Anthony Joshua scores 10th-round TKO of Carlos Takam to retain heavyweight titles
It didn’t come as easy as expected, but Anthony Joshua maintained his perfect knockout percentage.
The IBF/WBA heavyweight titleholder dropped late replacement Carlos Takam in Round 4 on Saturday in Cardiff, Wales, opened up nasty gashes over both eyes and then stopped the Frenchman on his feet in Round 10. Takam absorbed a series of cracking blows shortly before the finish, but it seemed like a premature call from referee Phil Edwards at 1:34.

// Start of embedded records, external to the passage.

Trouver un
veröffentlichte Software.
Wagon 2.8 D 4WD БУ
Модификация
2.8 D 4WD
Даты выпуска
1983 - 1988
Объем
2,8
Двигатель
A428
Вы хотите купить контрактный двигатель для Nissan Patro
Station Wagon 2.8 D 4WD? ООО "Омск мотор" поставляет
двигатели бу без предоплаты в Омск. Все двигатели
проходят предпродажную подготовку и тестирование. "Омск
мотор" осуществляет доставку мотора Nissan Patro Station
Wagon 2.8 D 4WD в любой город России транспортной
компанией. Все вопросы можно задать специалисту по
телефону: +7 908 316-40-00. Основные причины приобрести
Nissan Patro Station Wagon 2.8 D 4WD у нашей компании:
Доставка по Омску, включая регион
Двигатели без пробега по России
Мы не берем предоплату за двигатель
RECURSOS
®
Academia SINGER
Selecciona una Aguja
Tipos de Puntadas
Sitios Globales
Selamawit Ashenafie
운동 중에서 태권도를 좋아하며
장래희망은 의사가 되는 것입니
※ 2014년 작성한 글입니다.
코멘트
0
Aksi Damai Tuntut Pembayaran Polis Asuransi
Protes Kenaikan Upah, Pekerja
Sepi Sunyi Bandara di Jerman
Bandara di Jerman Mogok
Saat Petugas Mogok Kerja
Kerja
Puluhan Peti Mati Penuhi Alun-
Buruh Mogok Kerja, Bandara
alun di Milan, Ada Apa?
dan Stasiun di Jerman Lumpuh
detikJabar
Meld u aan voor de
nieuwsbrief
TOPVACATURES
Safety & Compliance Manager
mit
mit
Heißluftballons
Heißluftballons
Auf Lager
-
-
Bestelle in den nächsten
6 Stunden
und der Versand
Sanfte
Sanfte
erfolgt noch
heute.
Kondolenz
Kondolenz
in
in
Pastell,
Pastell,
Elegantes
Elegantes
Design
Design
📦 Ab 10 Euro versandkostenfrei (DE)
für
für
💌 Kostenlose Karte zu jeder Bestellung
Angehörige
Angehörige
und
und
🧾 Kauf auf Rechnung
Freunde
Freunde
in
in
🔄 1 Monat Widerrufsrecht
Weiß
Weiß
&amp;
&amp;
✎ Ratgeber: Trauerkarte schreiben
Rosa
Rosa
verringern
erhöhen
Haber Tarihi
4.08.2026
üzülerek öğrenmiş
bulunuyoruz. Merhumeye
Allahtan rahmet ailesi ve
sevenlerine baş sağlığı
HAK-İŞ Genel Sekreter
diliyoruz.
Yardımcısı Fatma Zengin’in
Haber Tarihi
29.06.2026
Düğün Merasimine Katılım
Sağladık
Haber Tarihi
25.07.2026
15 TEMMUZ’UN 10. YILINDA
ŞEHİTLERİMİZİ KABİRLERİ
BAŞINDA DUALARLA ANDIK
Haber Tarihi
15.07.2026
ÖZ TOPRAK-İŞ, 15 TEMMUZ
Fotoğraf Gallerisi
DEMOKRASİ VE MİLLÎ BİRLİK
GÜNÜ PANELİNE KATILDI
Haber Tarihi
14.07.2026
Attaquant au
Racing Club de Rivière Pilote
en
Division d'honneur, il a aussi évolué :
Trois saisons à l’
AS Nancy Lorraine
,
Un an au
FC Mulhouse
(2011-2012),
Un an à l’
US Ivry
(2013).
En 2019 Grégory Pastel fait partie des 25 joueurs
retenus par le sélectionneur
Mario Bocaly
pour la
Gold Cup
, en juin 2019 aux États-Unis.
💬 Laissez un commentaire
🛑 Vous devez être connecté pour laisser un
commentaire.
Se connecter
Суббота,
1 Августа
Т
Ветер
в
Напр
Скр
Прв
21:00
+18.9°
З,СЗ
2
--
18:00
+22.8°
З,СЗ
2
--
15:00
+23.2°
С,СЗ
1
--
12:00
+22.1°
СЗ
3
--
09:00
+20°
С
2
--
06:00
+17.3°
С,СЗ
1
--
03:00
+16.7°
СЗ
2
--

Takam was clear-eyed and fighting well — he won Rounds 7 and 9 on RingTV.com’s unofficial scorecard — and deserved the opportunity to continue. Instead, Joshua’s IBF mandatory is fulfilled, and talk can turn to far bigger fights in 2018.
“I have no interest in what’s going on with the official, that’s not my job,” said Joshua (20-0, 20 knockouts), who was fighting for the fifth consecutive occasion on Showtime. “I was watching him, I was trying to break him down round by round and unfortunately the ref stopped it.

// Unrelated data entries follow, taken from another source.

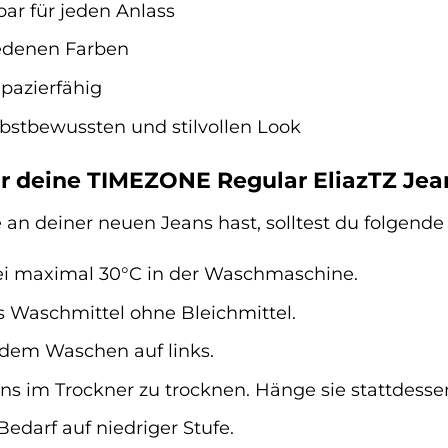
bar für jeden Anlass
iedenen Farben
apazierfähig
elbstbewussten und stilvollen Look
ür deine TIMEZONE Regular EliazTZ Jea
an deiner neuen Jeans hast, solltest du folgend
ei maximal 30°C in der Waschmaschine.
 Waschmittel ohne Bleichmittel.
 dem Waschen auf links.
ns im Trockner zu trocknen. Hänge sie stattdessen
Bedarf auf niedriger Stufe.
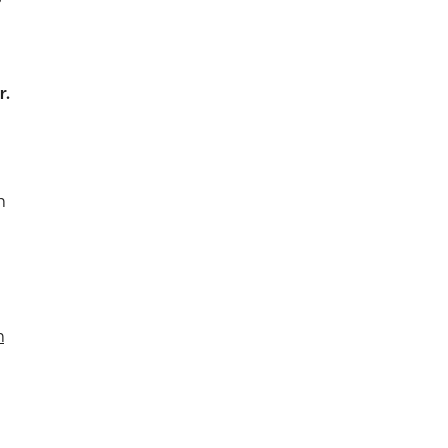
r.
n
n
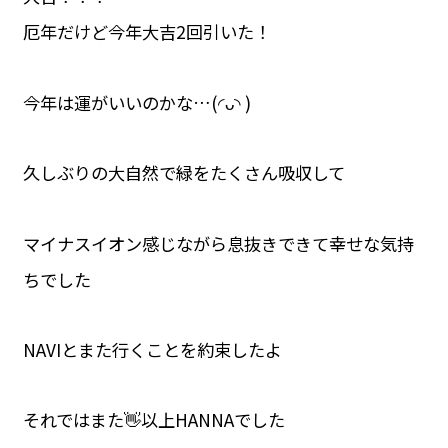
厄年だけど今年大吉2回引いた！
今年は運がいいのかな…(◜ᴗ◝ )
久しぶりの大自然で緑をたくさん吸収して
マイナスイオン感じながら息抜きできて幸せな気持
ちでした
NAVIとまた行くことを約束したよ
それではまた👋以上HANNAでした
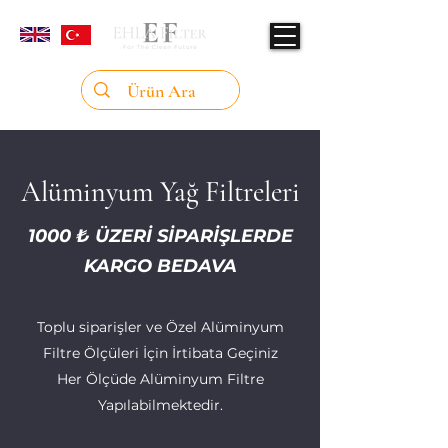
Alüminyum Yağ Filtreleri
1000 ₺ ÜZERİ SİPARİŞLERDE
KARGO BEDAVA
Toplu siparişler ve Özel Alüminyum
Filtre Ölçüleri İçin İrtibata Geçiniz
Her Ölçüde Alüminyum Filtre
Yapılabilmektedir.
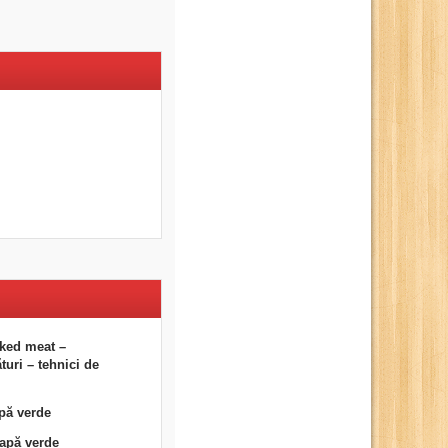
ked meat –
uri – tehnici de
pă verde
eapă verde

“I think people wanted to see Takam unconscious on the floor, am I right? That’s where I was trying to get to. I didn’t have control over the ref’s decision. Now, we’re on to a positive 2018.”
A sold-out crowd of 78,000 packed Principality Stadium to watch boxing’s biggest star defend his heavyweight crown for the third time. In Joshua’s first fight on the heels of his breakout performance — an 11th-round stoppage of Wladimir Klitschko in a heavyweight classic — Joshua once again showed off his impressive tools, and once more was forced to fight through some adversity.

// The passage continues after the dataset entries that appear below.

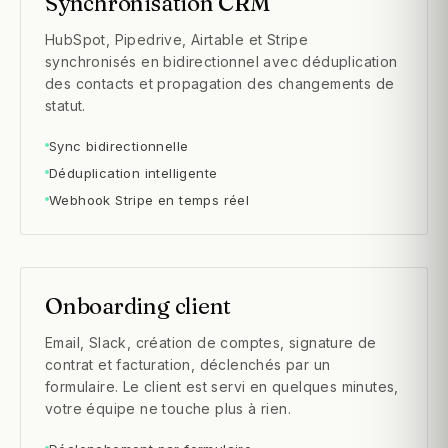
Synchronisation CRM
HubSpot, Pipedrive, Airtable et Stripe
synchronisés en bidirectionnel avec déduplication
des contacts et propagation des changements de
statut.
Sync bidirectionnelle
Déduplication intelligente
Webhook Stripe en temps réel
Onboarding client
Email, Slack, création de comptes, signature de
contrat et facturation, déclenchés par un
formulaire. Le client est servi en quelques minutes,
votre équipe ne touche plus à rien.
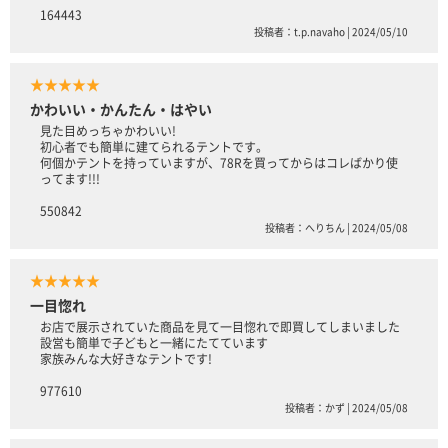
164443
投稿者：t.p.navaho | 2024/05/10
★★★★★
かわいい・かんたん・はやい
見た目めっちゃかわいい!
初心者でも簡単に建てられるテントです。
何個かテントを持っていますが、78Rを買ってからはコレばかり使
ってます!!!
550842
投稿者：へりちん | 2024/05/08
★★★★★
一目惚れ
お店で展示されていた商品を見て一目惚れで即買してしまいました
設営も簡単で子どもと一緒にたてています
家族みんな大好きなテントです!
977610
投稿者：かず | 2024/05/08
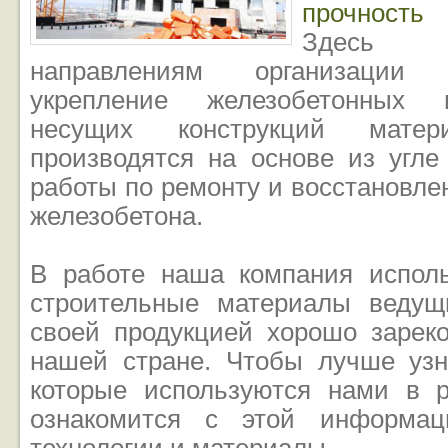
прочность
Здесь
направлениям организации
укрепление железобетонных 
несущих конструкций матер
производятся на основе из угле
работы по ремонту и восстановле
железобетона.
В работе наша компания испол
строительные материалы ведущ
своей продукцией хорошо зарек
нашей стране. Чтобы лучше узн
которые используются нами в 
ознакомится с этой информац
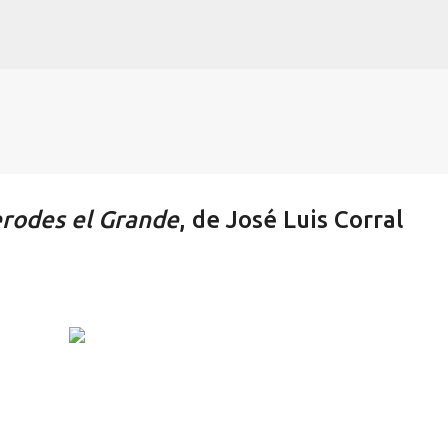
Ir al contenido principal
rodes el Grande
, de José Luis Corral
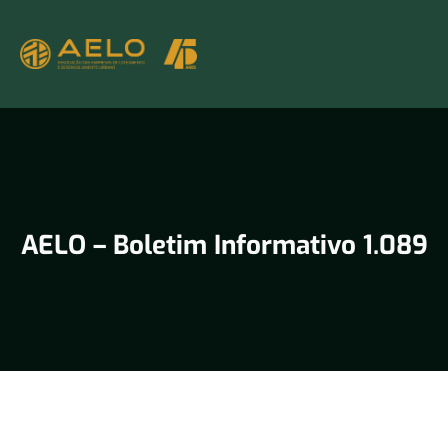
AELO – Boletim Informativo 1.089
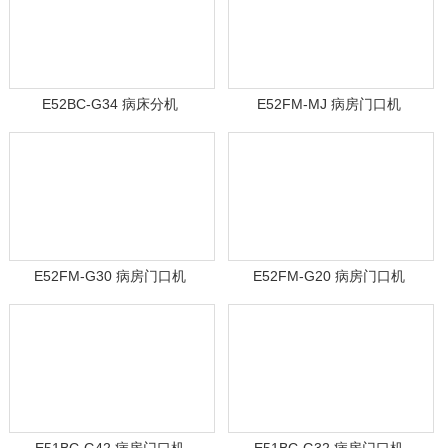
E52BC-G34 病床分机
E52FM-MJ 病房门口机
E52FM-G30 病房门口机
E52FM-G20 病房门口机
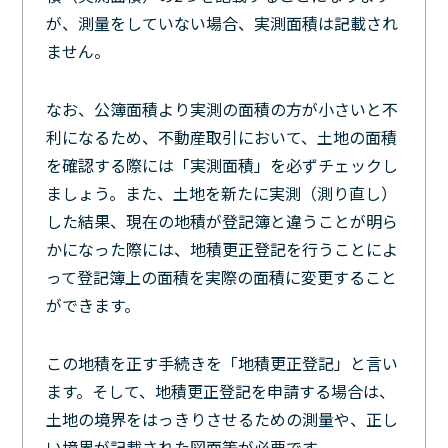
が、測量をしていない場合、実測面積は記載され
ません。
なお、公簿面積より実測の面積の方が小さいと不
利になるため、不動産取引において、土地の面積
を確認する際には「実測面積」を必ずチェックし
ましょう。また、土地を新たに実測（測り直し）
した結果、現在の地積が登記簿と違うことが明ら
かになった際には、地積更正登記を行うことによ
って登記簿上の面積を実際の面積に変更すること
ができます。
この地積を正す手続きを「地積更正登記」と言い
ます。そして、地積更正登記を申請する場合は、
土地の境界をはっきりさせるための測量や、正し
い境界が記載された図面等が必要です。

A head butt busted up Joshua’s nose in Round 2 — the Brit claimed it was broken and that he would soon have it cracked back into place — after he rose off the canvas to stop Klitschko in April.
Takam fought gamely, with blood smeared across both eyes, the vision in his right eye clearly compromised. The 2004 Olympian was called on for the assignment after original mandatory challenger Kubrat Pulev withdrew with a shoulder injury two weeks ago and proved ready for the challenge.
The 36-year-old never threatened to take control of the bout, though. He simply boxed at a foolish distance — right at the end of Joshua’s long jab and tremendous reach — for most of the fight. When Takam, 235 1/2 pounds, did plow forward and combat the champ on the inside, he found some success, but he was only effective in spurts.
“He started catching up in the later rounds, it would have been a massive disaster,” said Joshua, who figured he will need a few months to recover from the nose injury. “I had to keep my cool. I just kept my composure and continued to fight as anyone would do.”
With Takam out of the way, Joshua now hopes for perhaps the biggest matchup that can be formalized in the sport: a unification with fellow crushing puncher Deontay Wilder.
The Alabama native rematches Bermane Stiverne next week, and if all goes according to plan, they’ll square off at some point next year. “It has to happen for sure,” Joshua said. That’s provided Joshua doesn’t jump ship to HBO, the network that has heavily courted the global star.
“Deontay Wilder, he talks a lot, he’s not really fighting anybody, Deontay Wilder against Anthony Joshua has to happen,” said Joshua’s promoter, Eddie Hearn. “There’s also a great fighter named Tyson Fury, he needs to come back. (Joshua) will give you the fights that you want, I promise you that. Deontay Wilder, Tyson Fury, Joseph Parker, those are the 2018 fights.
“Deontay Wilder will be relieved of that belt in 2018 by Anthony Joshua.”
Takam (35-4-1, 27 KOs) forced Joshua to reach Round 10 for just the second time, a good learning experience for the 28-year-old. But again, it appeared he had stamina issues. From Round 7 on, the 254-pounder’s mouth was agape as his output dropped tremendously.
He attempted to land short uppercuts on the inside when Takam overextended himself, but outside of Round 4 and Round 10 the power shots weren’t connecting flush with consistency.
Takam entered the bout 0-2-1 in notable fights (KO loss to Alexander Povetkin, decision defeat to Joseph Parker, draw with Mike Perez on HBO). But even in defeat, Takam has proven to be a reliable gatekeeper who can test and give rounds to top heavyweights.
He did nothing but enhance his stature in defeat. And Joshua moves on to what should be a massive 2018.
“I can’t fight Joe Blokes forever,” he said, “I have to fight champion fighters.”
If Joshua can continue to score knockouts next year against the type of opponents Hearn outlined for him, he might not be a U.K. star anymore. He’ll be a global icon.